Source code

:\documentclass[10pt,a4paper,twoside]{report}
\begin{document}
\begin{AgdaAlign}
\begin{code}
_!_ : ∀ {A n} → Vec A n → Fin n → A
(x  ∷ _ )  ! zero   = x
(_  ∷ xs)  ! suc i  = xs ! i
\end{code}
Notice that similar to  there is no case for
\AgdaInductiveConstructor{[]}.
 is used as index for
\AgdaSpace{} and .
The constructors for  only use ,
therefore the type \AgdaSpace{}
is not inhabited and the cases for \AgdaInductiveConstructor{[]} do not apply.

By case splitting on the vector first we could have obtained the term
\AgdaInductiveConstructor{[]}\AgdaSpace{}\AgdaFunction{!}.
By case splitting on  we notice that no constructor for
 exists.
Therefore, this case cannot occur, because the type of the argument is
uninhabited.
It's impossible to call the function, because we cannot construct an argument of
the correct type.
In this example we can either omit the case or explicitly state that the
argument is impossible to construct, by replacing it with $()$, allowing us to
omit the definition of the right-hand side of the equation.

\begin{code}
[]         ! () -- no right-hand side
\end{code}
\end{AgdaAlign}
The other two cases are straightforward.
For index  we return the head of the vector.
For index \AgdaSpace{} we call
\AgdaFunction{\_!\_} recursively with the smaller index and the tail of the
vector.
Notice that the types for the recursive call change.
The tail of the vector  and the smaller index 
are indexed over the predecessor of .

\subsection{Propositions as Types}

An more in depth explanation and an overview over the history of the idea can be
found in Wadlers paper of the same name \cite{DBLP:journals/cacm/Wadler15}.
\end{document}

========================================================================

Retype exactly. Start at the line with "no right-hand side" and stop at the last line of the data.

[]         ! () -- no right-hand side
\end{code}
\end{AgdaAlign}
The other two cases are straightforward.
For index  we return the head of the vector.
For index \AgdaSpace{} we call
\AgdaFunction{\_!\_} recursively with the smaller index and the tail of the
vector.
Notice that the types for the recursive call change.
The tail of the vector  and the smaller index 
are indexed over the predecessor of .

\subsection{Propositions as Types}

An more in depth explanation and an overview over the history of the idea can be
found in Wadlers paper of the same name \cite{DBLP:journals/cacm/Wadler15}.
\end{document}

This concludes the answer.